-- Information follows --

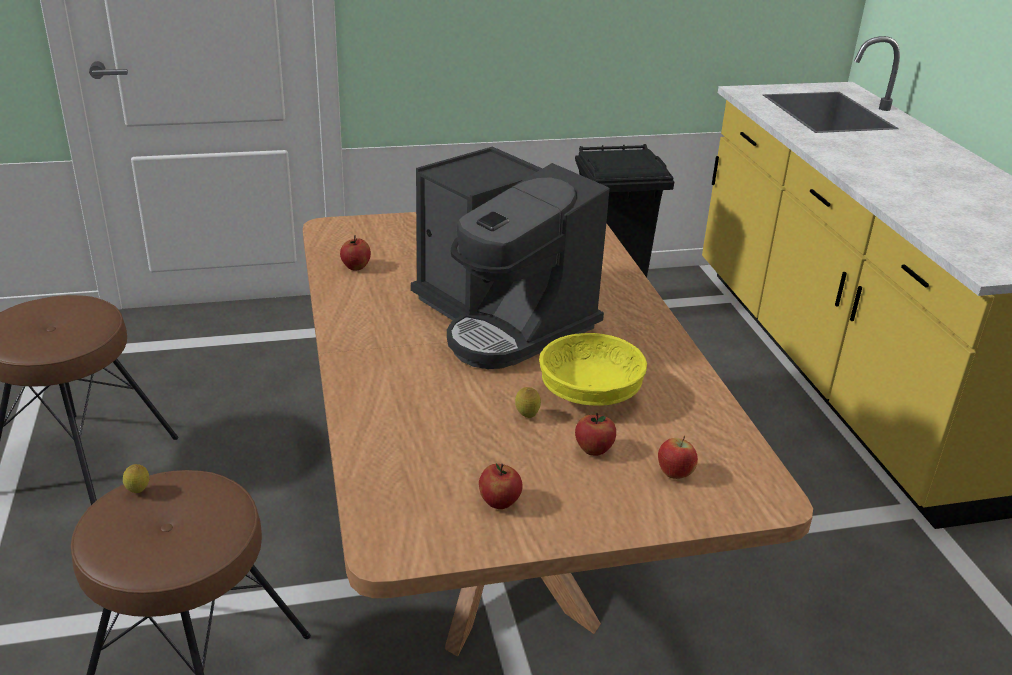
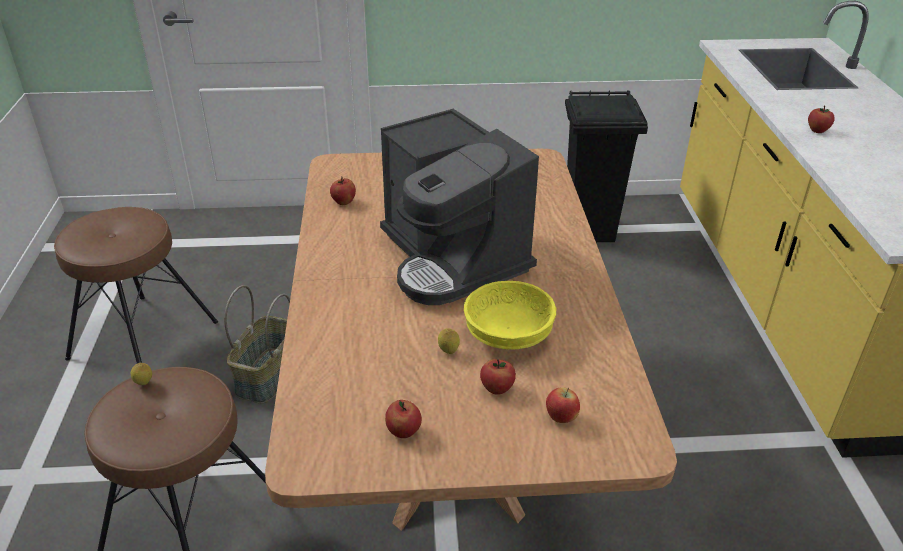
camera: 10 degrees right, 5 degrees up
none -> basket [224,285,290,403]
none -> apple [808,106,835,133]

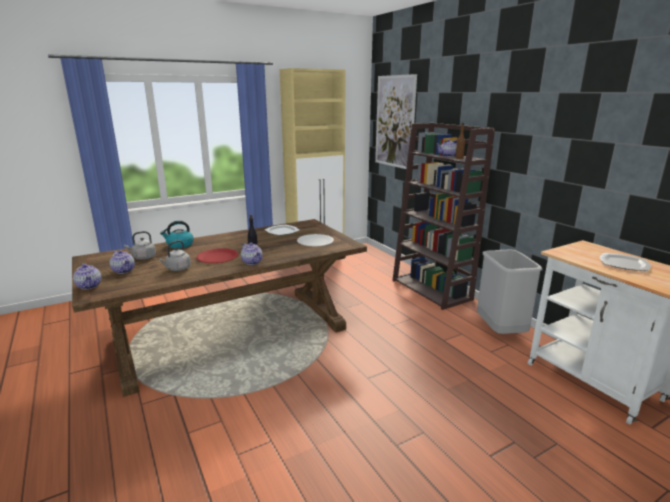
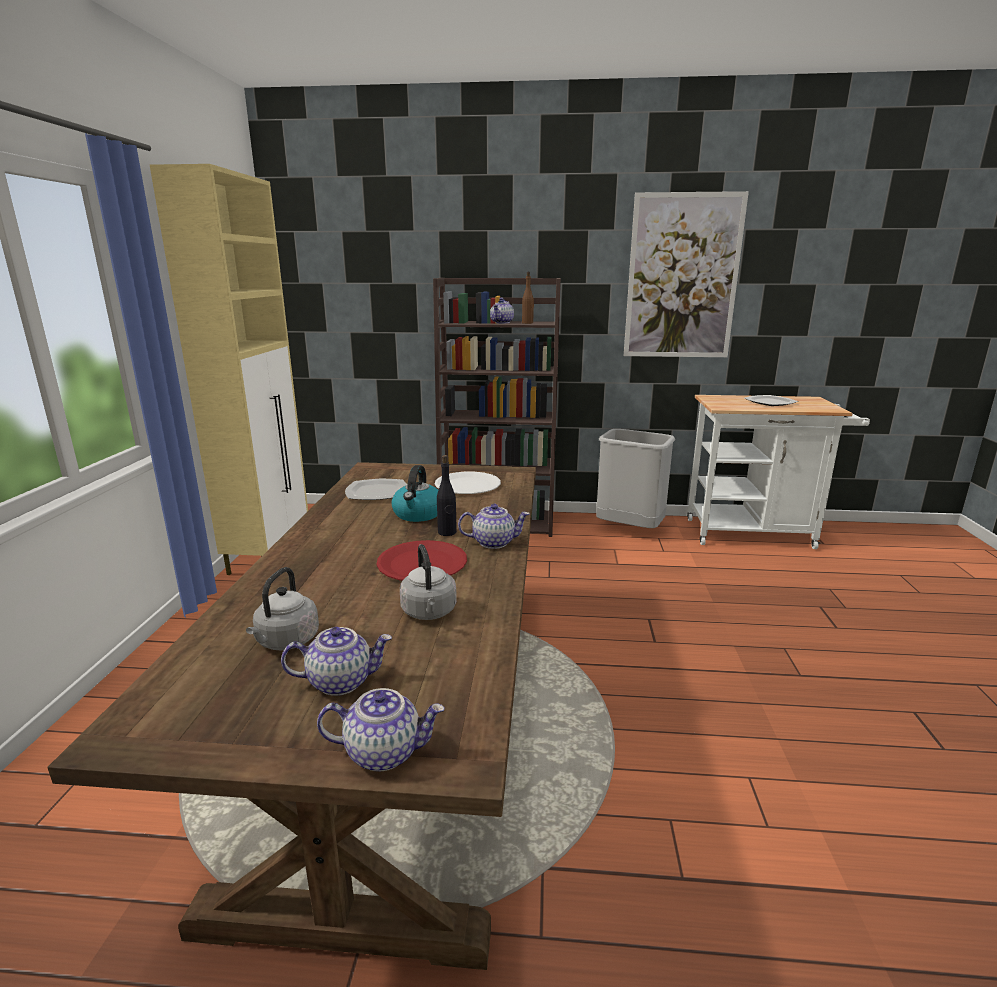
camera: 55 degrees left, 0 degrees up
kettle [160,221,193,248] -> kettle moved to [391,465,438,522]
picture [375,74,417,169] -> picture moved to [624,191,749,357]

-- Information concluded --

■ The task
Your answer must contain the full data, repeated exactly, without pictures.

■ Written reply
camera: 10 degrees right, 5 degrees up
none -> basket [224,285,290,403]
none -> apple [808,106,835,133]

camera: 55 degrees left, 0 degrees up
kettle [160,221,193,248] -> kettle moved to [391,465,438,522]
picture [375,74,417,169] -> picture moved to [624,191,749,357]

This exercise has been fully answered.